TASK PROMPT.
Copy every line of the data below word for word, leaving out the pictures.

[Chart understanding data]

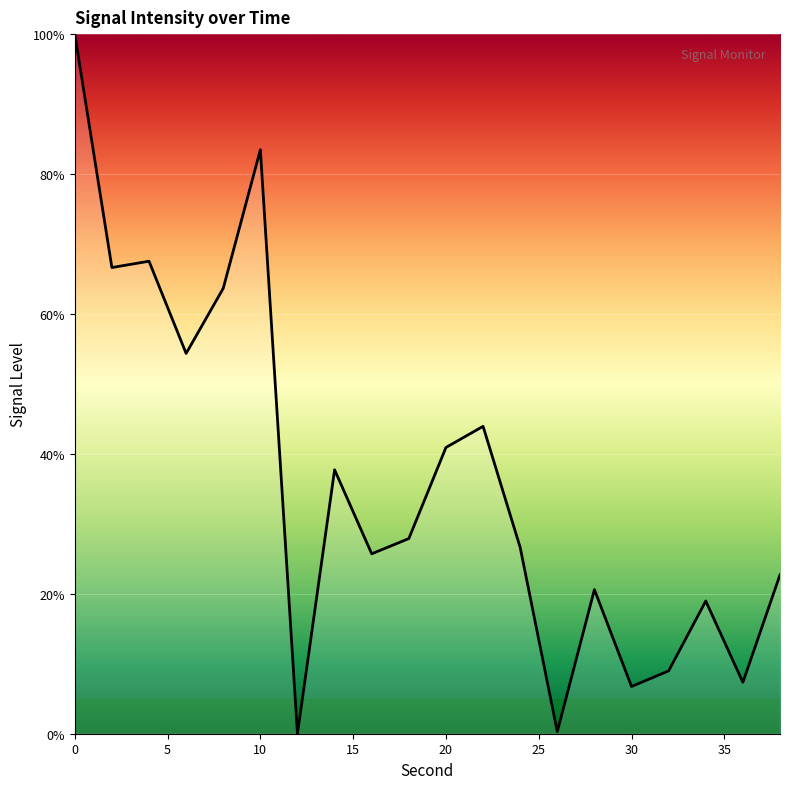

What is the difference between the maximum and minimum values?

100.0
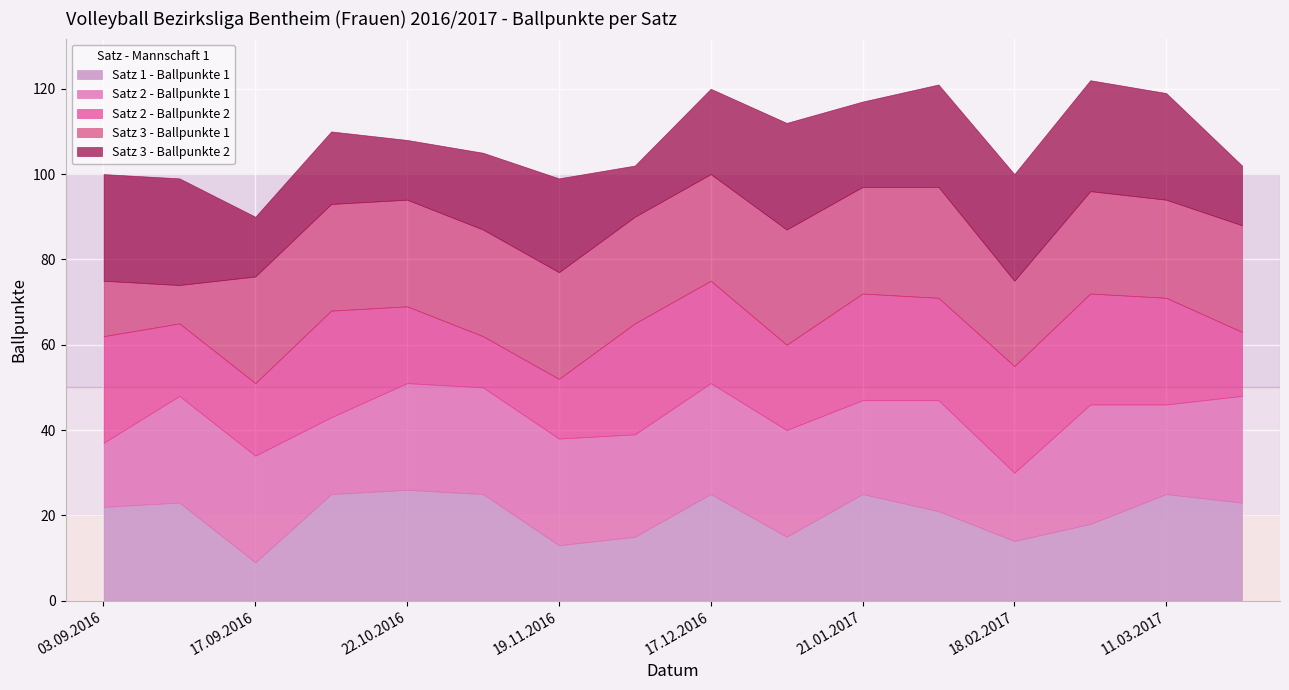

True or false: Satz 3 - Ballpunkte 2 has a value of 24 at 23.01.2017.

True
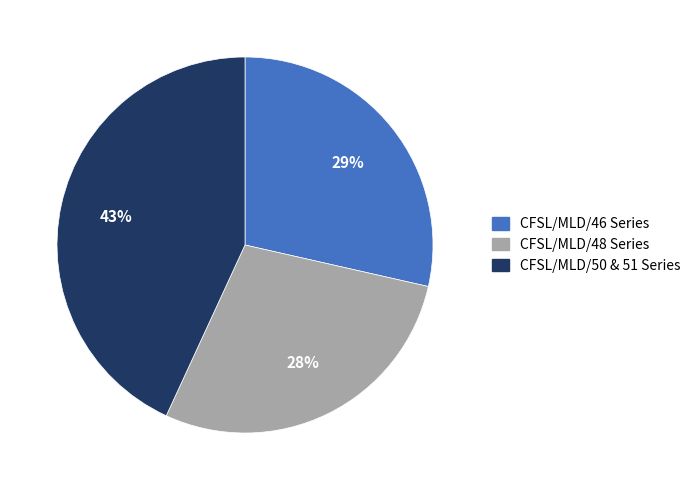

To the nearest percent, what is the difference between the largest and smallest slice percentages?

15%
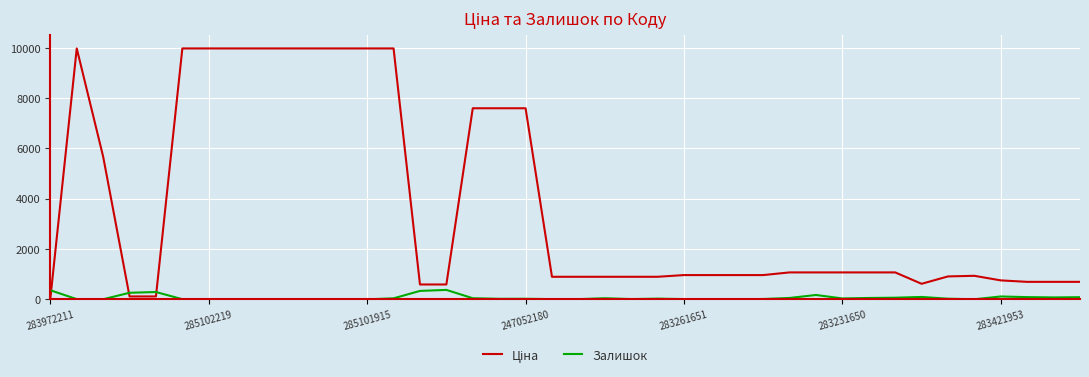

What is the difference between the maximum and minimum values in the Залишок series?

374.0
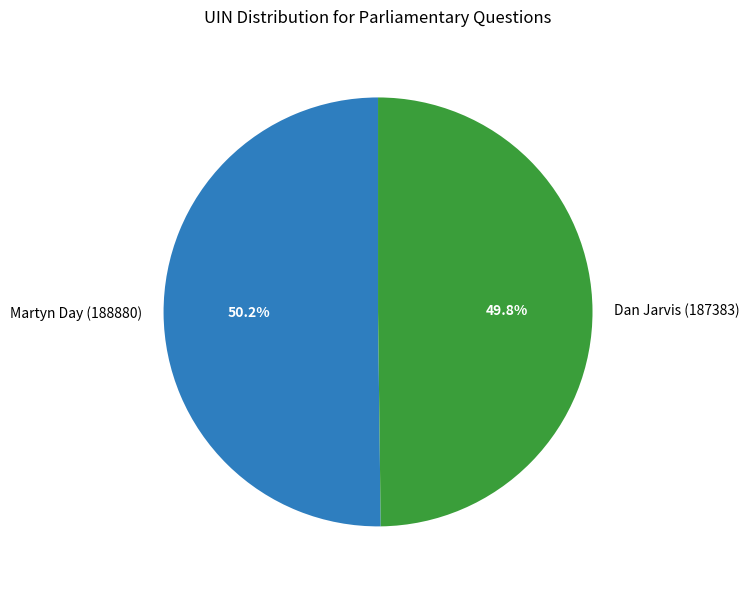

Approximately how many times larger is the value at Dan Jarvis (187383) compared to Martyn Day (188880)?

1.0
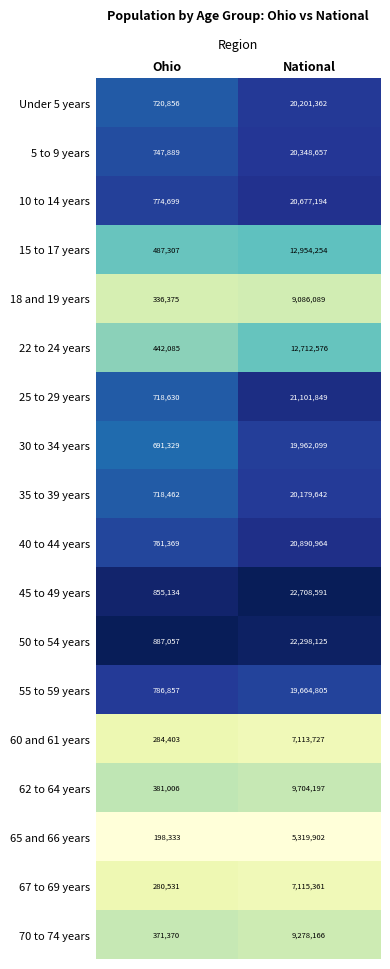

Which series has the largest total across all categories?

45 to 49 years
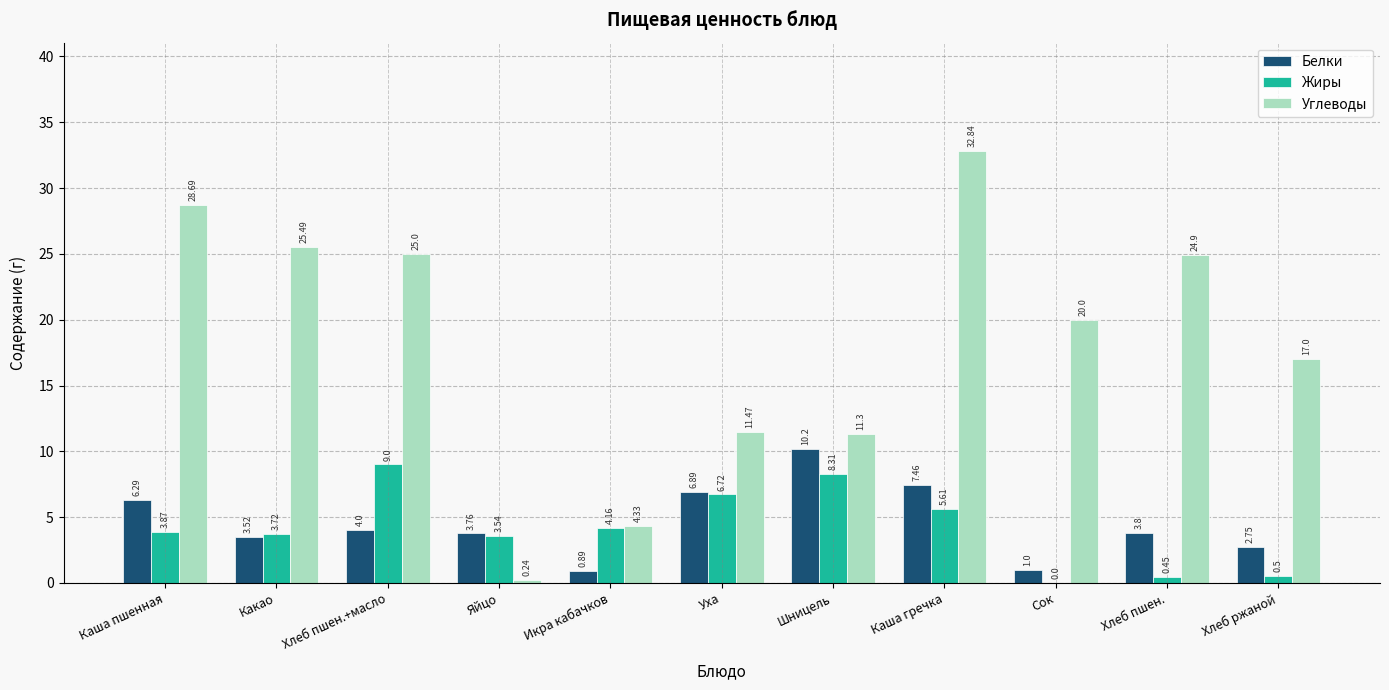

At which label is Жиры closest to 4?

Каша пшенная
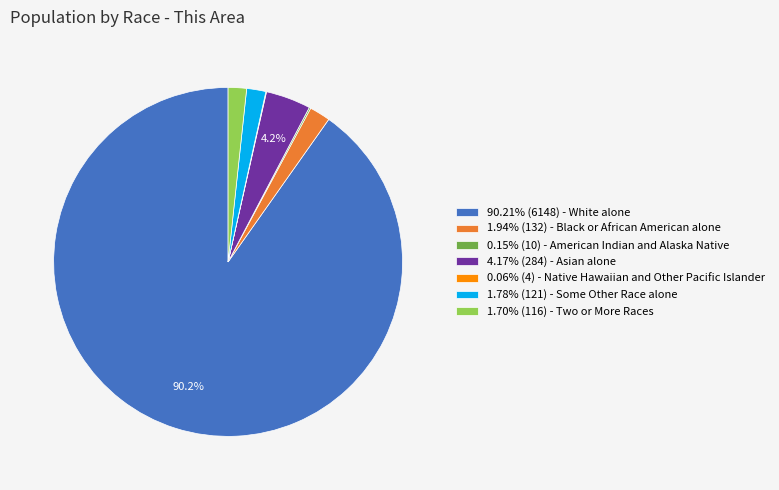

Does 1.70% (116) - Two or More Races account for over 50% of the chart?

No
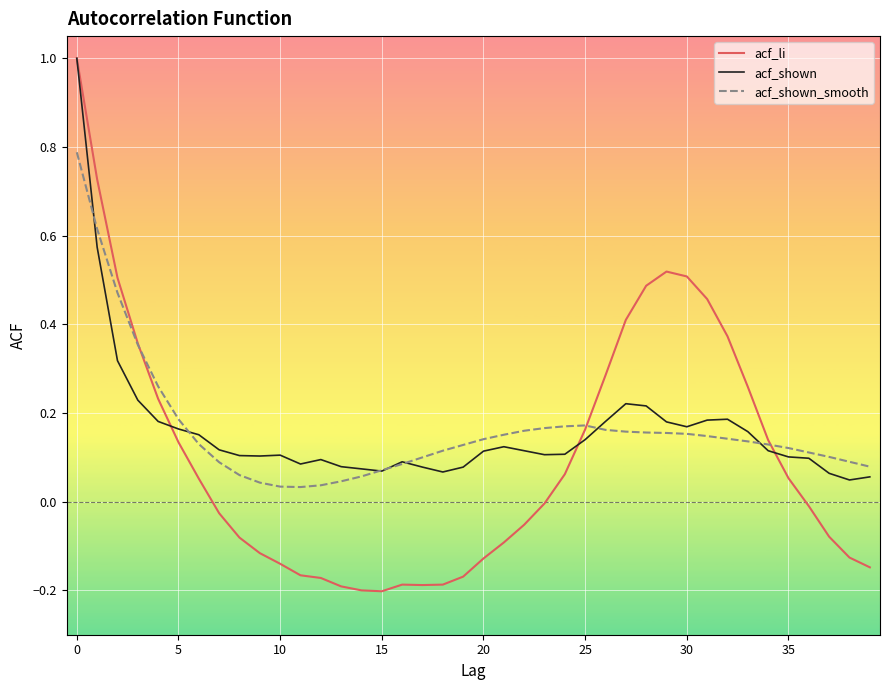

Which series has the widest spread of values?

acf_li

EXERCISE RESULT.
What is the difference between the maximum and minimum values?

100.0

True or false: Satz 3 - Ballpunkte 2 has a value of 24 at 23.01.2017.

True

To the nearest percent, what is the difference between the largest and smallest slice percentages?

15%

What is the difference between the maximum and minimum values in the Залишок series?

374.0

Approximately how many times larger is the value at Dan Jarvis (187383) compared to Martyn Day (188880)?

1.0

Which series has the largest total across all categories?

45 to 49 years

At which label is Жиры closest to 4?

Каша пшенная

Does 1.70% (116) - Two or More Races account for over 50% of the chart?

No

Which series has the widest spread of values?

acf_li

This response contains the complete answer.